Even while purging took place, I could see the index_size/leaf_pages values dropping, until, finally:

mysql> SELECT * FROM information_schema.INNODB_INDEX_STATS WHERE table_name='logs';
+--------------+------------+--------------+--------+--------------+------------+------------+
| table_schema | table_name | index_name   | fields | row_per_keys | index_size | leaf_pages |
+--------------+------------+--------------+--------+--------------+------------+------------+
| newsminer    | logs       | PRIMARY      |      1 | 1            |      40961 |      35262 |
| newsminer    | logs       | s            |      2 | 26, 1        |      34440 |       3798 |
| newsminer    | logs       | name         |      3 | 341011, 4, 1 |       4738 |       2774 |
| newsminer    | logs       | origin       |      3 | 341011, 4, 2 |      10178 |       3281 |
+--------------+------------+--------------+--------+--------------+------------+------------+

The number of deleted rows was roughly 85% of total rows, so down to 15% number of rows.

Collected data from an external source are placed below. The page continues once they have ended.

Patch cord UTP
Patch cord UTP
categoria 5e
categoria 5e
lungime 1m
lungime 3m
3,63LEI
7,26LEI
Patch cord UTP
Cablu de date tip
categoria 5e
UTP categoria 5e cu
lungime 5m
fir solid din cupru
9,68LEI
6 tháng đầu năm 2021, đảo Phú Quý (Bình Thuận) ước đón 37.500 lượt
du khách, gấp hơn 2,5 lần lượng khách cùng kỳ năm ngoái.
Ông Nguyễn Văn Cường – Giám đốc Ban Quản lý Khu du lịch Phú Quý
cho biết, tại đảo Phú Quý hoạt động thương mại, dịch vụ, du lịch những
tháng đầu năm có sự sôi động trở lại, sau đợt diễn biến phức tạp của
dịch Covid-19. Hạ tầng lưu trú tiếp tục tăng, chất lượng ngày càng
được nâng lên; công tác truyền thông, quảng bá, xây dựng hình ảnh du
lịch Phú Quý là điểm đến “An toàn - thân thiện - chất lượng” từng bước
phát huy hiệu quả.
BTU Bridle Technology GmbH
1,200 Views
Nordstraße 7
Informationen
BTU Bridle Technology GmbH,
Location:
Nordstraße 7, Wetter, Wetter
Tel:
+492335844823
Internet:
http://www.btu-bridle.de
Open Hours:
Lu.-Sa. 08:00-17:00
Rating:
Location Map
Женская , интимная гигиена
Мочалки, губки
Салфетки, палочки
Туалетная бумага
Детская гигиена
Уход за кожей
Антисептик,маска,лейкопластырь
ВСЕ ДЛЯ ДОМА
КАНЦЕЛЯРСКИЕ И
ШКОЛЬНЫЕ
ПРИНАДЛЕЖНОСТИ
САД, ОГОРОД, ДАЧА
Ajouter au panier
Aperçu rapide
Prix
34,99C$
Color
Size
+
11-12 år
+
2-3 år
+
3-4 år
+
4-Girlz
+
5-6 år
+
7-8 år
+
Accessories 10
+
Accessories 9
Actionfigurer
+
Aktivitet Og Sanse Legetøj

Status after OPTIMIZE TABLE

Time to see whether OPTIMIZE really optimizes! Will it reduce number of leaf pages in PK? In secondary keys?

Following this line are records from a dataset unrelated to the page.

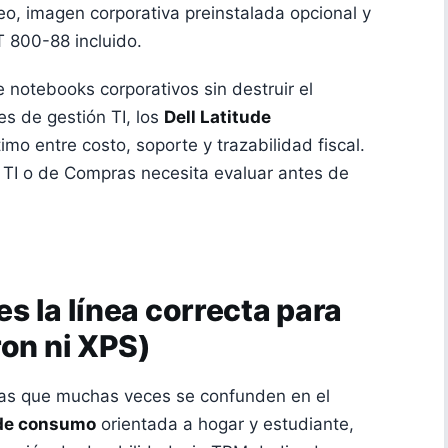
, imagen corporativa preinstalada opcional y
T 800-88 incluido.
e notebooks corporativos sin destruir el
es de gestión TI, los
Dell Latitude
timo entre costo, soporte y trazabilidad fiscal.
r TI o de Compras necesita evaluar antes de
es la línea correcta para
ron ni XPS)
adas que muchas veces se confunden en el
a de consumo
orientada a hogar y estudiante,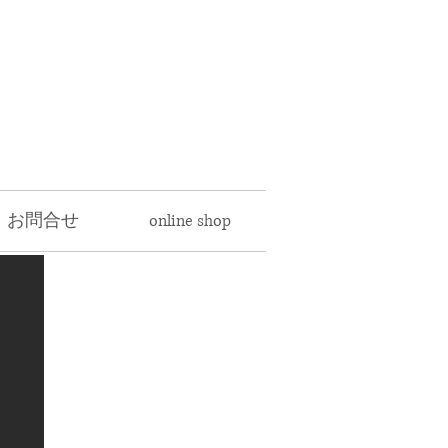
・お問合せ
online shop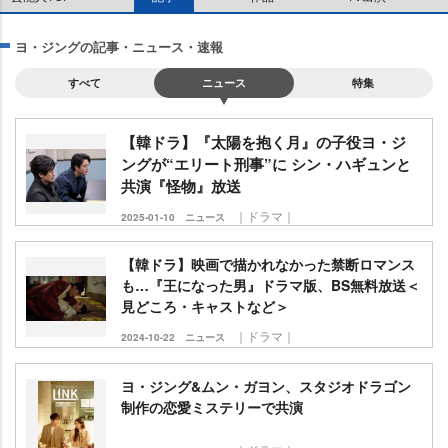
ヨ・ジングの記事・ニュース・速報
すべて
ニュース
特集
【韓ドラ】『太陽を抱く月』の子役ヨ・ジ
ングが“エリート刑事”に シン・ハギュンと
共演『怪物』放送
｜ドラマ｜
2025-01-10
ニュース
【韓ドラ】映画で描かれなかった禁断ロマンス
も…『王になった男』ドラマ版、BS無料放送＜
見どころ・キャストなど＞
｜ドラマ｜
2024-10-22
ニュース
ヨ・ジング&ムン・ガヨン、スタジオドラゴン
制作の恋愛ミステリーで共演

mysql> OPTIMIZE TABLE logs;
...
mysql> SELECT * FROM information_schema.INNODB_INDEX_STATS WHERE table_name='logs';
+--------------+------------+--------------+--------+--------------+------------+------------+
| table_schema | table_name | index_name   | fields | row_per_keys | index_size | leaf_pages |
+--------------+------------+--------------+--------+--------------+------------+------------+
| newsminer    | logs       | PRIMARY      |      1 | 1            |      40436 |      35323 |
| newsminer    | logs       | s            |      2 | 16, 1        |       5489 |       4784 |
| newsminer    | logs       | name         |      3 | 335813, 7, 1 |       3178 |       2749 |
| newsminer    | logs       | origin       |      3 | 335813, 5, 2 |       3951 |       3446 |
+--------------+------------+--------------+--------+--------------+------------+------------+
4 rows in set (0.00 sec)

The above shows no significant change in either of the indexes: not for index_size, not for leaf_pages, not for statistics (row_per_keys). The OPTIMIZE did not reduce index size. It did not reduce the number of index pages (leaf_pages are the major factor here). Some leaff_pages values have even increased, but in small enough margin to consider as equal.

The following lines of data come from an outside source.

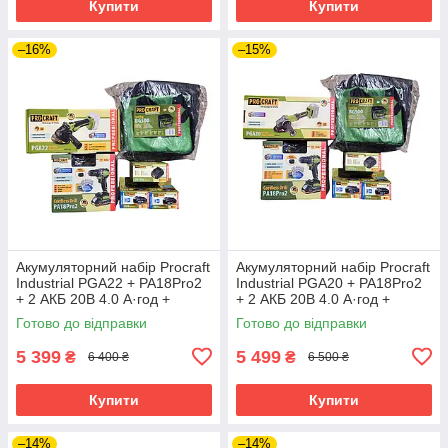
Купити
Купити
–16%
–15%
Акумуляторний набір Procraft
Акумуляторний набір Procraft
Industrial PGA22 + PA18Pro2
Industrial PGA20 + PA18Pro2
+ 2 АКБ 20В 4.0 А·год +
+ 2 АКБ 20В 4.0 А·год +
Зарядний пристрій
Зарядний пристрій
Готово до відправки
Готово до відправки
Charger20/1 Eco + Сумка
Charger20/1 Eco + Сумка
BG500
BG500
5 399
5 499
₴
₴
6 400 ₴
6 500 ₴
Купити
Купити
–14%
–14%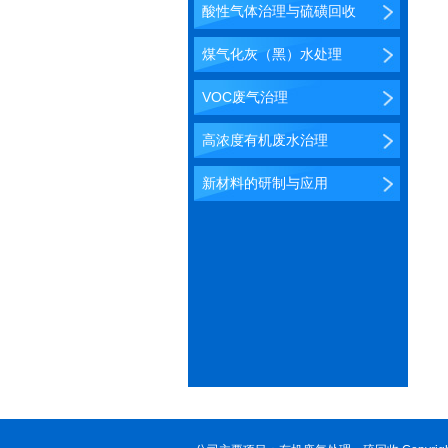
酸性气体治理与硫磺回收
煤气化灰（黑）水处理
VOC废气治理
高浓度有机废水治理
新材料的研制与应用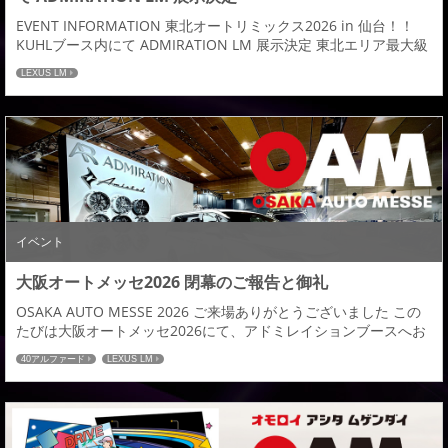
EVENT INFORMATION 東北オートリミックス2026 in 仙台！！
KUHLブース内にて ADMIRATION LM 展示決定 東北エリア最大級
のカスタムカーイベント 「東北オートリミックス2026 in 仙台」
LEXUS LM
（旧 東北カスタムカーショー）にて、 KUHLブース内にアドミレ
イションLMの展示が決定いたしました。 高い評価を獲得している
LMエアロパーツを、実車でご覧いただける貴重な機...
イベント
大阪オートメッセ2026 閉幕のご報告と御礼
OSAKA AUTO MESSE 2026 ご来場ありがとうございました この
たびは大阪オートメッセ2026にて、アドミレイションブースへお
立ち寄りいただき誠にありがとうございました。 会期中は多くの
40アルファード
LEXUS LM
お客様、関係者の皆様にご来場いただき、スタッフ一同心より御
礼申し上げます。 今回の展示では、東京オートサロンにてご好評
をいただきました、プレミアムと先進性を融合させた LEXUS LM
装着車両 を展...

Index-wise, the above example does not show an advantage to using OPTIMIZE. I confess, I was surprised. And for the better. This indicates InnoDB makes good merging of index pages after massive purging.

So, no use for OPTIMIZE?

Think again: file system-wise, things look different.

Before purging of data:

bash:~# ls -l logs.* -h
-rw-r----- 1 mysql mysql 8.6K 2010-08-15 17:40 logs.frm
-rw-r----- 1 mysql mysql 2.9G 2010-09-02 14:01 logs.ibd

After purging of data:

bash:~# ls -l logs.* -h
-rw-r----- 1 mysql mysql 8.6K 2010-08-15 17:40 logs.frm
-rw-r----- 1 mysql mysql 2.9G 2010-09-02 14:21 logs.ibd

Recall that InnoDB never releases table space back to file system!

After OPTIMIZE on table:

bash:~# ls -l logs.* -h
-rw-rw---- 1 mysql mysql 8.6K 2010-09-02 14:26 logs.frm
-rw-rw---- 1 mysql mysql 428M 2010-09-02 14:43 logs.ibd

On innodb_file_per_table an OPTIMIZE creates a new table space, and the old one gets destroyed. Space goes back to file system. Don’t know about you; I like to have my file system with as much free space as possible.

Need to verify

I’ve tested Percona Server, since this is where I can find INNODB_INDEX_STATS. But this begs the following questions:

Perhaps the results only apply for Percona Server? (I’m guessing not).
Or only for InnoDB plugin? Does the same hold for “builtin” InnoDB? (dunno)
Only on >= 5.1? (Maybe; 5.0 is becoming rare now anyway)
Only on InnoDB (Well, of course this test is storage engine dependent!)

Conclusion

The use case above is a particular example. Other use cases may include tables where deletions often occur in middle of table (remember we were trimming the tree from left side only). Other yet may need to handle UPDATEs to indexed columns. I have some more operations to do here, with larger tables (e.g. 40GB compressed). If anything changes, I’ll drop a note.